L’ère post-media vue par Felix Guattari

La jonction entre la télévision, la télématique et l’informatique est en train de s’opérer sous nos yeux et elle s’accomplira probablement durablement dans la décennie à venir. La digitalisation de l’image télé aboutit bientôt à ce que l’écran de télé soit en même temps celui de l’ordinateur et celui du récepteur télématique. Ainsi, des pratiques aujourd’hui séparées trouveront-elles leur articulation. Et des attitudes, aujourd’hui de passivité, seront peut-être amenées à évoluer. Le câblage et le satellite nous permettront de zapper entre cinquante chaînes, tandis que la télématique nous donnera accès à un nombre indéfini de banques d’images et de données cognitives. Le caractère de suggestion, voire d’hypnotisme, du rapport actuel à la télé ira en s’estompant. On peut espérer, à partir de là, que s’opérera un remaniement du pouvoir mass-médiatique qui écrase la subjectivité contemporaine et une entrée vers une ère postmedia consistant en une réappropriation individuelle collective et un usage interactif des machines d’information, de communication, d’intelligence, d’art et de culture.

Extrait de Félix Guattari, « Vers un ère post-media ». Parution initiale dans Terminal, n°51, octobre-novembre 1990.

5 réponses à “L’ère post-media vue par Felix Guattari

  1. J’aime assez la théorie… Mais est-ce que cet usage interactif d’aujourd’hui n’est pas lié à relative jeunesse de l’usage vs une possible passivité dans le futur ?
    Les programmes risquent d’être de plus en plus riches, plus en plus ciblés, et certains sites/chaînes/éditeurs de contenus risquent de s’imposer comme les TF1 du web ?

  2. Emmanuel Bruant

    @ GilR : complètement d’accord. Je reprenais Gattari plus pour mémoire que pour autre chose. Le web est ce que nous en faisons… Il n’y pas d’essence du web, contrairement à ce que les évangélistes ou à ce qu’une pratique avant-gardiste peuvent laisser croire. Sur le web il y aura du bon et du moins bon, de l’UGC et du passif… Donc je suis complètement en phase

  3. Dans la suite du texte, Gattari convoque la notion de « montage ».
    « L’actualité télévisée résultait déjà d’un montage à part de composantes hétérogènes : figurabilité de la séquence, modélisation de la subjectivité en fonction des patterns dominantes, pression politique normalisante, soucis d’un minimum de rupture singularisante… »
    Je me demande si paradoxalement, la confusion des modes d’apparition des images (écran/ordinateur) ne nous rend pas plus avisés et aptes à « démonter » ce que nous voyons. Comme un surcroît de lucidité qui expliquerait aussi la note positive de la fin de l’extrait. Un accès plus manifeste à l’expérimentation du rapport signifiant/signifié pour chacun d’entre nous ?
    La notion de montage est intéressante. Chez Ernst Bloch, elle est appliquée à la déconstruction de l’historicisme. « Le nouveau vient selon des voies particulièrement complexes »(Héritage de ce temps,Payot, 1978, p7) Le montage constitue un savoir des éléments résiduels et des symptômes.
    Il a peut-être une légitimité aussi comme mode de lecture des phénomènes média contemporains.

  4. Emmanuel Bruant

    @ Cécile : j’ai pas tout compris, mais effectivement il est de plus en plus clair que le web permet une posture active et donc plus aptes à démonter.

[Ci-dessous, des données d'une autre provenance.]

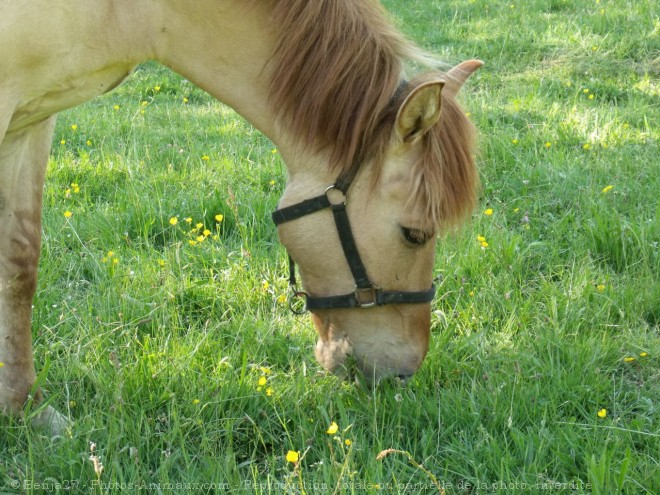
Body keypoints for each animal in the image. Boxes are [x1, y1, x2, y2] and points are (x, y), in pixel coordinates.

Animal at [0, 0, 480, 434]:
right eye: (415, 234)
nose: (404, 374)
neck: (137, 11)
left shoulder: (33, 120)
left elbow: (19, 264)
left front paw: (25, 407)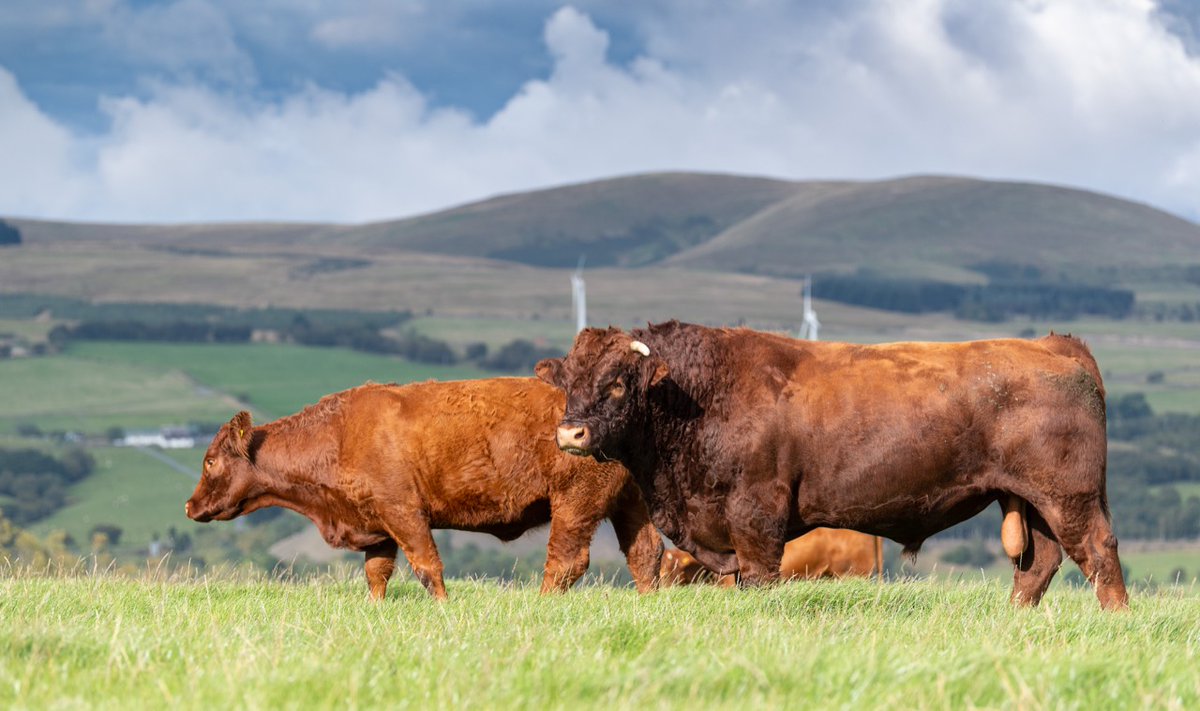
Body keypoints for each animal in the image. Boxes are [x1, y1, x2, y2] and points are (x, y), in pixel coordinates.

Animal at [185, 378, 663, 600]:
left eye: (210, 460)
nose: (190, 506)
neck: (338, 434)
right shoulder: (377, 527)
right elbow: (377, 574)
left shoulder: (404, 515)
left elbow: (428, 567)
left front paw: (445, 608)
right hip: (629, 503)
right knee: (645, 553)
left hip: (575, 503)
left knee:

  5. Emmanuel : mince moi non plus, je ne sais plus ce que je voulais dire. C’est idiot, sur le coup, j’ai aimé l’impression de comprendre F Gattari😉
    L’idée qu’un surcroît de technique nous rendrait paradoxalement plus avertis et plus vigilants sur ce qui l’a précédé (démontage du passé), m’a interpelée mais c’est difficile de le formaliser.